JOB ITEM: For the listing beneath, state how many lines contain the string "Милан". Give the number by itself.

---*---

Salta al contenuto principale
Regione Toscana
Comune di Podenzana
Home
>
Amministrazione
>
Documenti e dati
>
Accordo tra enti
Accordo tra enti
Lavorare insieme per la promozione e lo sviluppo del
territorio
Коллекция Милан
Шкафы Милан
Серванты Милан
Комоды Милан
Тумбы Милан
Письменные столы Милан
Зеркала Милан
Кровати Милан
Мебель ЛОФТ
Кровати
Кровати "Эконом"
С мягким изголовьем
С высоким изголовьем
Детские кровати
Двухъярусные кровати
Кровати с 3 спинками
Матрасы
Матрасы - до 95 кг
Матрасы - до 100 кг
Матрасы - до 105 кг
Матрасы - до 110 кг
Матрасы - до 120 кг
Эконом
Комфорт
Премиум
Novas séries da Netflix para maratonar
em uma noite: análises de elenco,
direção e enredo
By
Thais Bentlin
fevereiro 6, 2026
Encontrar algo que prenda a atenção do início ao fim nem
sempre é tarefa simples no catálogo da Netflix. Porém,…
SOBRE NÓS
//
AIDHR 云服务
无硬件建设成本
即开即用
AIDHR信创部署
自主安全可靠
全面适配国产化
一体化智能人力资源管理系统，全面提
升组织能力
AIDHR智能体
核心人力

---*---

RESULT OF THE EXERCISE: 8